On a 15Hz system an 80% duty cycle equates to 12 ‘opens’ per second (15 x 0.8 = 12) and, at 20 km/h, a nozzle will travel 370mm per 1/12th of a second. So on an 80%, 15Hz duty cycle it will spray for 300mm and shut off for the other 70mm.

One way to close that gap between pulses (and extend the working speed range) is a ‘blended’ system. This is basically two PWM installations with the nozzles physically offset and electronically out of phase. The two cycles then overlap or ‘blend’ the nozzle output in terms of both duty cycle and ground coverage.

How is H-SELECT different?

Multi-Step systems like H-SELECT combine up to four nozzles per nozzle body to maintain a set rate as the boom speed changes. The nozzles on each nozzle body will be selected in whatever order and combination best serves the forward speed of the boom at that moment.

This selection is constantly being compared to the ground speed and angular speed of the boom, and adjusted instantaneously with micro-second blending to avoid coverage gaps.

Up to 16 possible combinations make four nozzle systems accurate over a very broad speed range – from starting out to long, fast runs in broadacre paddocks. You could think of them as ‘tiered spraying on steroids’ with up 16 tiers instead of the usual three.

In fact, H-SELECT will work with virtually any combination of speed and boom width. It’s already working successfully on 54 metre HARDI PARAGON Aluminium booms.


Changing nozzles rather than pressure or flow rates preserves the quality of the spray application. It also means pressure adjustment can be used to switch between Very Fine, Fine, Medium, Coarse and Very Coarse droplets while on the move.

Not all Multi-Step systems use four nozzles per nozzle body. Operators may also use their four nozzle system as a three (with 12 possible combinations), saving the fourth position for a special purpose nozzle such as a fertilizer jet.

That said, four nozzles appears to give the best speed range and overall rate accuracy.

Making the choice

PWM’s on-off switching makes it unreliable with very coarse droplets and unsuitable for air induction nozzles. A continual flow Multi-Step system doesn’t have either of those problems.
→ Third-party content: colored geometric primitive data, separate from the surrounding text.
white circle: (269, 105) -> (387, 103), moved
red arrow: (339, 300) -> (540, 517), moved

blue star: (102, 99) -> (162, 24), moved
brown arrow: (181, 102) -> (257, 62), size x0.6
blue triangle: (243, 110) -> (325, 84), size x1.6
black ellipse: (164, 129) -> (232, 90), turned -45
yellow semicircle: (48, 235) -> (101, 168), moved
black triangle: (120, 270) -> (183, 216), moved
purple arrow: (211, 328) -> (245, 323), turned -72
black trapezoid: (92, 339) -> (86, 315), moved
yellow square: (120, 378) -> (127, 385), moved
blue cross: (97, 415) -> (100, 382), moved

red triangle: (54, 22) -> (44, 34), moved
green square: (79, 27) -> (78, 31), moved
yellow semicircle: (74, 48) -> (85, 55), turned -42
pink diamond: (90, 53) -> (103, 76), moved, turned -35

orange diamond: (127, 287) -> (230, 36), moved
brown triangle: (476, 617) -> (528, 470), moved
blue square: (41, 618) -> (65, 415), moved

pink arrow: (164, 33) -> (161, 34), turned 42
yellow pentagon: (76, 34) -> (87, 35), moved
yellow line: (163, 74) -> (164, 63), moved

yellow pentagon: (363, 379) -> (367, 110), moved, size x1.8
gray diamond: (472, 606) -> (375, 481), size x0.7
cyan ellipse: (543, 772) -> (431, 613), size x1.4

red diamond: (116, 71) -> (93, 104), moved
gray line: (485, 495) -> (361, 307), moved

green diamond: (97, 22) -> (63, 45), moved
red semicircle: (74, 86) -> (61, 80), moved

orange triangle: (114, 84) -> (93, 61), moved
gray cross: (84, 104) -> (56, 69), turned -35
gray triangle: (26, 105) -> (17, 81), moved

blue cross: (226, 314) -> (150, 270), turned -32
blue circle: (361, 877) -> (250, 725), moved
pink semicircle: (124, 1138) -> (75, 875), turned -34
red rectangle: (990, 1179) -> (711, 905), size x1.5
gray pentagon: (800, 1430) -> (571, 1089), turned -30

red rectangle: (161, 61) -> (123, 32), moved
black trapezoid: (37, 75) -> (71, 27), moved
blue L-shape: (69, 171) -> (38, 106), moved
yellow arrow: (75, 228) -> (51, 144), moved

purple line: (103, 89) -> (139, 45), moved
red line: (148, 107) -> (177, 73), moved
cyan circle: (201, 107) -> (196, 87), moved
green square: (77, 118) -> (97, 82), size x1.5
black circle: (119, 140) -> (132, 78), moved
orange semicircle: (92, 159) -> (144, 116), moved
The sheer number off possible configurations does mean a Multi-Step system needs careful planning – something HARDI addresses with the Nozzle Watch Windows® PC application. This software can recommend an optimum nozzle selection for any speed range or calculate performance for a specific nozzle set – and predict rate accuracy for the whole spray job.

Whether you prefer PWM or a Multi-Step system like H-SELECT can depend on your sprayer setup, boom width and spraying speeds.

But at least now you can tell them apart!


References

1. Gordon, Bill. Spray Application Manual for Grain Growers, Module 16, Overview of the spraying systems available, GRDC, Undated.

2. Campbell, Bill & Gordon, Bill.  Pulse Width Sprayers: What we have learnt, correct operation and looking ahead, GRDC, April 2019.